In One Thousand and One Nights, several tales reference the “sea people,” as well.

What does this have to do with Paganism?  Well, bluntly, we have our own history of challenges with being open to people of color and allowing BIPOC members of our community to express their concerns without resistance and gaslighting.

There is also the obvious reinforcement of classical stories – many if not most are free from the assignment of human skin color to the characters – as racial narratives. Legends and myths express our stories – sometimes warning us about ourselves and other times admiring the grace of the human condition. They are never opportunities to weaponize words into racist panoplies. But the expectation that protagonists from myths or stories are white is cultivated in many spaces, including ours – particularly in the less inclusive areas of our “big tent.”

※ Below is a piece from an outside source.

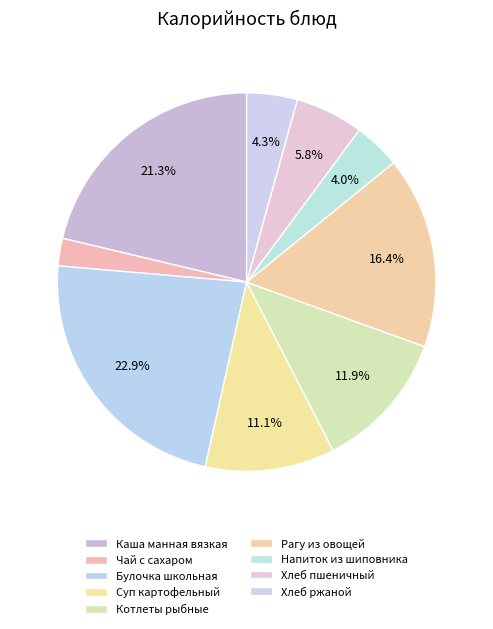

How many slices are in this pie chart?

9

These are also the stories that are told in many Pagan faiths. It is our duty to remain alert to how they are co-opted. It has already happened in parts of Heathenry and the resistance against that co-option continues to be waged by antiracist Heathens.

Finally, one bizarre attack thread on Bailey and her new role bears mention. It has focused on Black people not having red hair. Those who say that need to have their eyes checked before packing to leave Whiteland.

While they are escaping, if they happen to be worried about the fidelity of the source material in regards to hair color: Andersen never mentions it. And anyway, may I remind you that the little mermaid is a fictional, half-fish teenager?

In the meantime – I suggest not looking at too many images of Jesus.